# Assigned task:
Copy every item below character for character, leaving out the pictures.
################
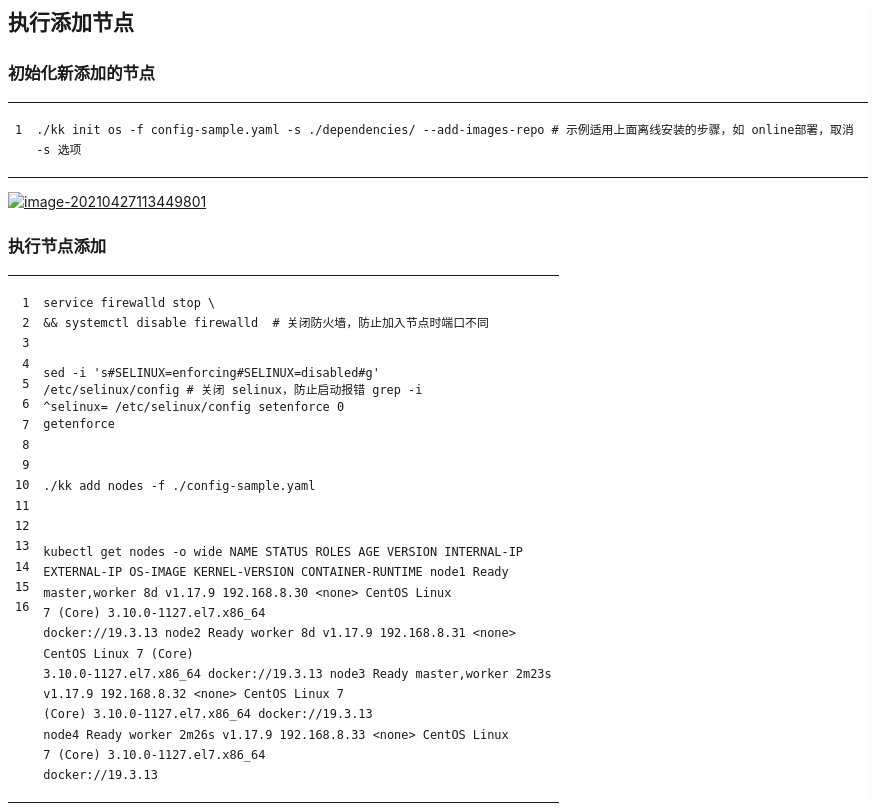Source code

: </code></pre></td></tr></tbody></table>

## [](https://www.treesir.pub/post/kubekey-install-k8s/#%E6%89%A7%E8%A1%8C%E6%B7%BB%E5%8A%A0%E8%8A%82%E7%82%B9)执行添加节点

### [](https://www.treesir.pub/post/kubekey-install-k8s/#%E5%88%9D%E5%A7%8B%E5%8C%96%E6%96%B0%E6%B7%BB%E5%8A%A0%E7%9A%84%E8%8A%82%E7%82%B9)初始化新添加的节点

<table><tbody><tr><td><pre tabindex="0"><code><span>1
</span></code></pre></td><td><pre tabindex="0"><code data-lang="bash">./kk init os -f config-sample.yaml -s ./dependencies/ --add-images-repo <span># 示例适用上面离线安装的步骤，如 online部署，取消 -s 选项</span>
</code></pre></td></tr></tbody></table>

[![image-20210427113449801](https://cdn.treesir.pub/img/image-20210427113449801.png)](https://cdn.treesir.pub/img/image-20210427113449801.png)

### [](https://www.treesir.pub/post/kubekey-install-k8s/#%E6%89%A7%E8%A1%8C%E8%8A%82%E7%82%B9%E6%B7%BB%E5%8A%A0)执行节点添加

<table><tbody><tr><td><pre tabindex="0"><code><span> 1
</span><span> 2
</span><span> 3
</span><span> 4
</span><span> 5
</span><span> 6
</span><span> 7
</span><span> 8
</span><span> 9
</span><span>10
</span><span>11
</span><span>12
</span><span>13
</span><span>14
</span><span>15
</span><span>16
</span></code></pre></td><td><pre tabindex="0"><code data-lang="bash">service firewalld stop <span>\
</span><span></span><span>&amp;&amp;</span> systemctl disable firewalld  <span># 关闭防火墙，防止加入节点时端口不同</span>

sed -i <span>'s#SELINUX=enforcing#SELINUX=disabled#g'</span> /etc/selinux/config  <span># 关闭 selinux，防止启动报错</span>
grep -i  ^selinux<span>=</span> /etc/selinux/config 
setenforce <span>0</span>
getenforce 

./kk add nodes -f ./config-sample.yaml 

kubectl get nodes -o wide
NAME    STATUS   ROLES           AGE     VERSION   INTERNAL-IP    EXTERNAL-IP   OS-IMAGE                KERNEL-VERSION           CONTAINER-RUNTIME
node1   Ready    master,worker   8d      v1.17.9   192.168.8.30   &lt;none&gt;        CentOS Linux <span>7</span> <span>(</span>Core<span>)</span>   3.10.0-1127.el7.x86_64   docker://19.3.13
node2   Ready    worker          8d      v1.17.9   192.168.8.31   &lt;none&gt;        CentOS Linux <span>7</span> <span>(</span>Core<span>)</span>   3.10.0-1127.el7.x86_64   docker://19.3.13
node3   Ready    master,worker   2m23s   v1.17.9   192.168.8.32   &lt;none&gt;        CentOS Linux <span>7</span> <span>(</span>Core<span>)</span>   3.10.0-1127.el7.x86_64   docker://19.3.13
node4   Ready    worker          2m26s   v1.17.9   192.168.8.33   &lt;none&gt;        CentOS Linux <span>7</span> <span>(</span>Core<span>)</span>   3.10.0-1127.el7.x86_64   docker://19.3.13
</code></pre></td></tr></tbody></table>
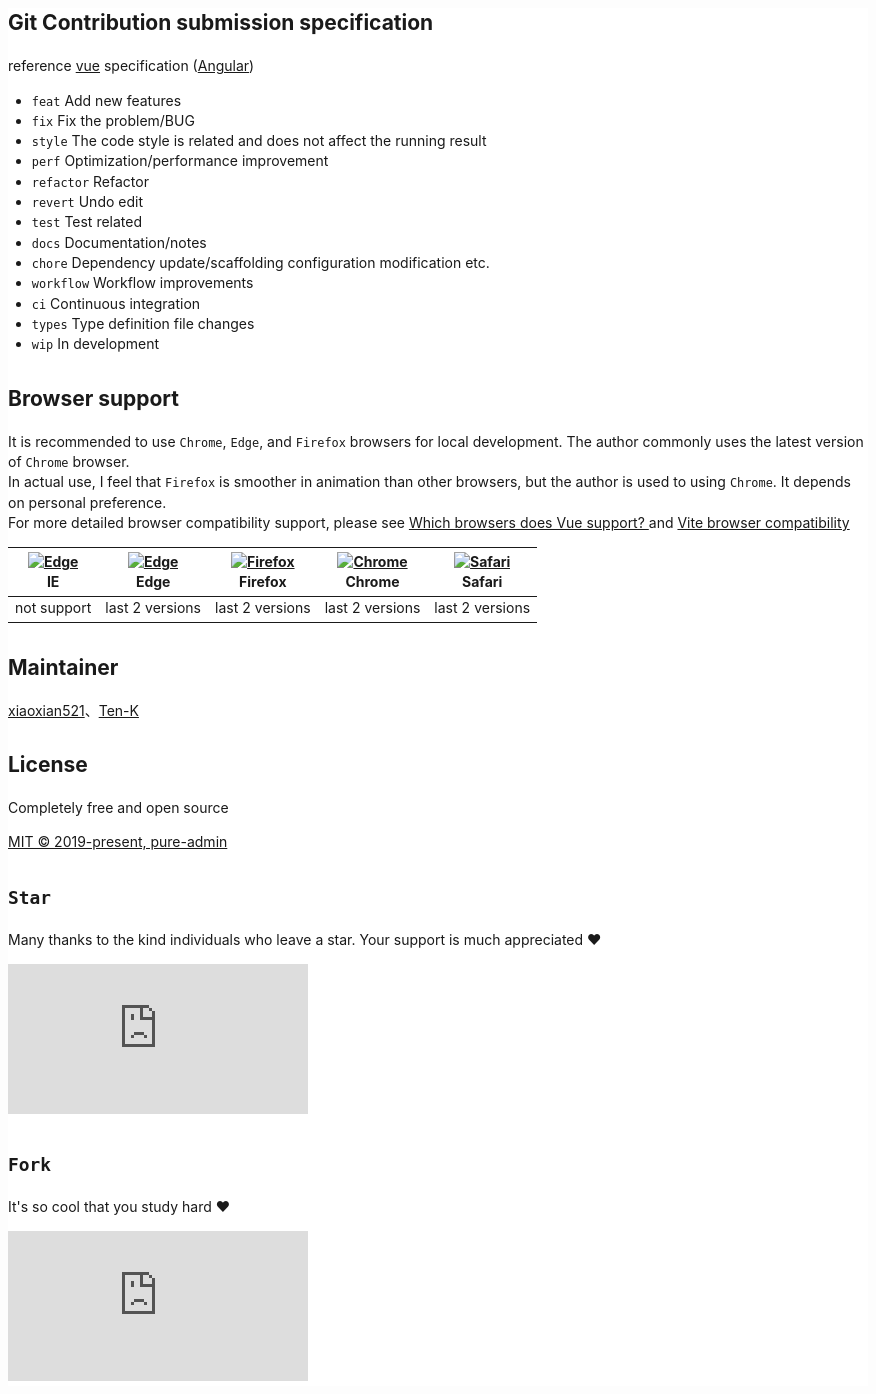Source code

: ## Git Contribution submission specification

reference [vue](https://github.com/vuejs/vue/blob/dev/.github/COMMIT_CONVENTION.md) specification ([Angular](https://github.com/conventional-changelog/conventional-changelog/tree/master/packages/conventional-changelog-angular))

- `feat` Add new features
- `fix` Fix the problem/BUG
- `style` The code style is related and does not affect the running result
- `perf` Optimization/performance improvement
- `refactor` Refactor
- `revert` Undo edit
- `test` Test related
- `docs` Documentation/notes
- `chore` Dependency update/scaffolding configuration modification etc.
- `workflow` Workflow improvements
- `ci` Continuous integration
- `types` Type definition file changes
- `wip` In development

## Browser support

It is recommended to use `Chrome`, `Edge`, and `Firefox` browsers for local development. The author commonly uses the latest version of `Chrome` browser.  
In actual use, I feel that `Firefox` is smoother in animation than other browsers, but the author is used to using `Chrome`. It depends on personal preference.  
For more detailed browser compatibility support, please see [Which browsers does Vue support? ](https://vuejs.org/about/faq.html#what-browsers-does-vue-support) and [Vite browser compatibility](https://vitejs.dev/guide/build.html#browser-compatibility)

| [<img src="https://raw.githubusercontent.com/alrra/browser-logos/master/src/edge/edge_48x48.png" alt=" Edge" width="24px" height="24px" />](http://godban.github.io/browsers-support-badges/)</br>IE | [<img src="https://raw.githubusercontent.com/alrra/browser-logos/master/src/edge/edge_48x48.png" alt=" Edge" width="24px" height="24px" />](http://godban.github.io/browsers-support-badges/)</br>Edge | [<img src="https://raw.githubusercontent.com/alrra/browser-logos/master/src/firefox/firefox_48x48.png" alt="Firefox" width="24px" height="24px" />](http://godban.github.io/browsers-support-badges/)</br>Firefox | [<img src="https://raw.githubusercontent.com/alrra/browser-logos/master/src/chrome/chrome_48x48.png" alt="Chrome" width="24px" height="24px" />](http://godban.github.io/browsers-support-badges/)</br>Chrome | [<img src="https://raw.githubusercontent.com/alrra/browser-logos/master/src/safari/safari_48x48.png" alt="Safari" width="24px" height="24px" />](http://godban.github.io/browsers-support-badges/)</br>Safari |
| :--------------------------------------------------------------------------------------------------------------------------------------------------------------------------------------------------: | :----------------------------------------------------------------------------------------------------------------------------------------------------------------------------------------------------: | :---------------------------------------------------------------------------------------------------------------------------------------------------------------------------------------------------------------: | :-----------------------------------------------------------------------------------------------------------------------------------------------------------------------------------------------------------: | :-----------------------------------------------------------------------------------------------------------------------------------------------------------------------------------------------------------: |
|                                                                                             not support                                                                                              |                                                                                            last 2 versions                                                                                             |                                                                                                  last 2 versions                                                                                                  |                                                                                                last 2 versions                                                                                                |                                                                                                last 2 versions                                                                                                |

## Maintainer

[xiaoxian521](https://github.com/xiaoxian521)、[Ten-K](https://github.com/Ten-K)

## License

Completely free and open source

[MIT © 2019-present, pure-admin](./LICENSE)

## `Star`

Many thanks to the kind individuals who leave a star. Your support is much appreciated :heart:

[![Stargazers repo roster for @pure-admin/vue-pure-admin](https://bytecrank.com/nastyox/reporoster/php/stargazersSVG.php?user=pure-admin&repo=vue-pure-admin)](https://github.com/pure-admin/vue-pure-admin/stargazers)

## `Fork`

It's so cool that you study hard :heart:

[![Forkers repo roster for @pure-admin/vue-pure-admin](https://bytecrank.com/nastyox/reporoster/php/forkersSVG.php?user=pure-admin&repo=vue-pure-admin)](https://github.com/pure-admin/vue-pure-admin/network/members)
################
# Worked solution:
Source code

: </code></pre></td></tr></tbody></table>

## [](https://www.treesir.pub/post/kubekey-install-k8s/#%E6%89%A7%E8%A1%8C%E6%B7%BB%E5%8A%A0%E8%8A%82%E7%82%B9)执行添加节点

### [](https://www.treesir.pub/post/kubekey-install-k8s/#%E5%88%9D%E5%A7%8B%E5%8C%96%E6%96%B0%E6%B7%BB%E5%8A%A0%E7%9A%84%E8%8A%82%E7%82%B9)初始化新添加的节点

<table><tbody><tr><td><pre tabindex="0"><code><span>1
</span></code></pre></td><td><pre tabindex="0"><code data-lang="bash">./kk init os -f config-sample.yaml -s ./dependencies/ --add-images-repo <span># 示例适用上面离线安装的步骤，如 online部署，取消 -s 选项</span>
</code></pre></td></tr></tbody></table>

[![image-20210427113449801](https://cdn.treesir.pub/img/image-20210427113449801.png)](https://cdn.treesir.pub/img/image-20210427113449801.png)

### [](https://www.treesir.pub/post/kubekey-install-k8s/#%E6%89%A7%E8%A1%8C%E8%8A%82%E7%82%B9%E6%B7%BB%E5%8A%A0)执行节点添加

<table><tbody><tr><td><pre tabindex="0"><code><span> 1
</span><span> 2
</span><span> 3
</span><span> 4
</span><span> 5
</span><span> 6
</span><span> 7
</span><span> 8
</span><span> 9
</span><span>10
</span><span>11
</span><span>12
</span><span>13
</span><span>14
</span><span>15
</span><span>16
</span></code></pre></td><td><pre tabindex="0"><code data-lang="bash">service firewalld stop <span>\
</span><span></span><span>&amp;&amp;</span> systemctl disable firewalld  <span># 关闭防火墙，防止加入节点时端口不同</span>

sed -i <span>'s#SELINUX=enforcing#SELINUX=disabled#g'</span> /etc/selinux/config  <span># 关闭 selinux，防止启动报错</span>
grep -i  ^selinux<span>=</span> /etc/selinux/config 
setenforce <span>0</span>
getenforce 

./kk add nodes -f ./config-sample.yaml 

kubectl get nodes -o wide
NAME    STATUS   ROLES           AGE     VERSION   INTERNAL-IP    EXTERNAL-IP   OS-IMAGE                KERNEL-VERSION           CONTAINER-RUNTIME
node1   Ready    master,worker   8d      v1.17.9   192.168.8.30   &lt;none&gt;        CentOS Linux <span>7</span> <span>(</span>Core<span>)</span>   3.10.0-1127.el7.x86_64   docker://19.3.13
node2   Ready    worker          8d      v1.17.9   192.168.8.31   &lt;none&gt;        CentOS Linux <span>7</span> <span>(</span>Core<span>)</span>   3.10.0-1127.el7.x86_64   docker://19.3.13
node3   Ready    master,worker   2m23s   v1.17.9   192.168.8.32   &lt;none&gt;        CentOS Linux <span>7</span> <span>(</span>Core<span>)</span>   3.10.0-1127.el7.x86_64   docker://19.3.13
node4   Ready    worker          2m26s   v1.17.9   192.168.8.33   &lt;none&gt;        CentOS Linux <span>7</span> <span>(</span>Core<span>)</span>   3.10.0-1127.el7.x86_64   docker://19.3.13
</code></pre></td></tr></tbody></table>
Source code

: ## Git Contribution submission specification

reference [vue](https://github.com/vuejs/vue/blob/dev/.github/COMMIT_CONVENTION.md) specification ([Angular](https://github.com/conventional-changelog/conventional-changelog/tree/master/packages/conventional-changelog-angular))

- `feat` Add new features
- `fix` Fix the problem/BUG
- `style` The code style is related and does not affect the running result
- `perf` Optimization/performance improvement
- `refactor` Refactor
- `revert` Undo edit
- `test` Test related
- `docs` Documentation/notes
- `chore` Dependency update/scaffolding configuration modification etc.
- `workflow` Workflow improvements
- `ci` Continuous integration
- `types` Type definition file changes
- `wip` In development

## Browser support

It is recommended to use `Chrome`, `Edge`, and `Firefox` browsers for local development. The author commonly uses the latest version of `Chrome` browser.  
In actual use, I feel that `Firefox` is smoother in animation than other browsers, but the author is used to using `Chrome`. It depends on personal preference.  
For more detailed browser compatibility support, please see [Which browsers does Vue support? ](https://vuejs.org/about/faq.html#what-browsers-does-vue-support) and [Vite browser compatibility](https://vitejs.dev/guide/build.html#browser-compatibility)

| [<img src="https://raw.githubusercontent.com/alrra/browser-logos/master/src/edge/edge_48x48.png" alt=" Edge" width="24px" height="24px" />](http://godban.github.io/browsers-support-badges/)</br>IE | [<img src="https://raw.githubusercontent.com/alrra/browser-logos/master/src/edge/edge_48x48.png" alt=" Edge" width="24px" height="24px" />](http://godban.github.io/browsers-support-badges/)</br>Edge | [<img src="https://raw.githubusercontent.com/alrra/browser-logos/master/src/firefox/firefox_48x48.png" alt="Firefox" width="24px" height="24px" />](http://godban.github.io/browsers-support-badges/)</br>Firefox | [<img src="https://raw.githubusercontent.com/alrra/browser-logos/master/src/chrome/chrome_48x48.png" alt="Chrome" width="24px" height="24px" />](http://godban.github.io/browsers-support-badges/)</br>Chrome | [<img src="https://raw.githubusercontent.com/alrra/browser-logos/master/src/safari/safari_48x48.png" alt="Safari" width="24px" height="24px" />](http://godban.github.io/browsers-support-badges/)</br>Safari |
| :--------------------------------------------------------------------------------------------------------------------------------------------------------------------------------------------------: | :----------------------------------------------------------------------------------------------------------------------------------------------------------------------------------------------------: | :---------------------------------------------------------------------------------------------------------------------------------------------------------------------------------------------------------------: | :-----------------------------------------------------------------------------------------------------------------------------------------------------------------------------------------------------------: | :-----------------------------------------------------------------------------------------------------------------------------------------------------------------------------------------------------------: |
|                                                                                             not support                                                                                              |                                                                                            last 2 versions                                                                                             |                                                                                                  last 2 versions                                                                                                  |                                                                                                last 2 versions                                                                                                |                                                                                                last 2 versions                                                                                                |

## Maintainer

[xiaoxian521](https://github.com/xiaoxian521)、[Ten-K](https://github.com/Ten-K)

## License

Completely free and open source

[MIT © 2019-present, pure-admin](./LICENSE)

## `Star`

Many thanks to the kind individuals who leave a star. Your support is much appreciated :heart:

[![Stargazers repo roster for @pure-admin/vue-pure-admin](https://bytecrank.com/nastyox/reporoster/php/stargazersSVG.php?user=pure-admin&repo=vue-pure-admin)](https://github.com/pure-admin/vue-pure-admin/stargazers)

## `Fork`

It's so cool that you study hard :heart:

[![Forkers repo roster for @pure-admin/vue-pure-admin](https://bytecrank.com/nastyox/reporoster/php/forkersSVG.php?user=pure-admin&repo=vue-pure-admin)](https://github.com/pure-admin/vue-pure-admin/network/members)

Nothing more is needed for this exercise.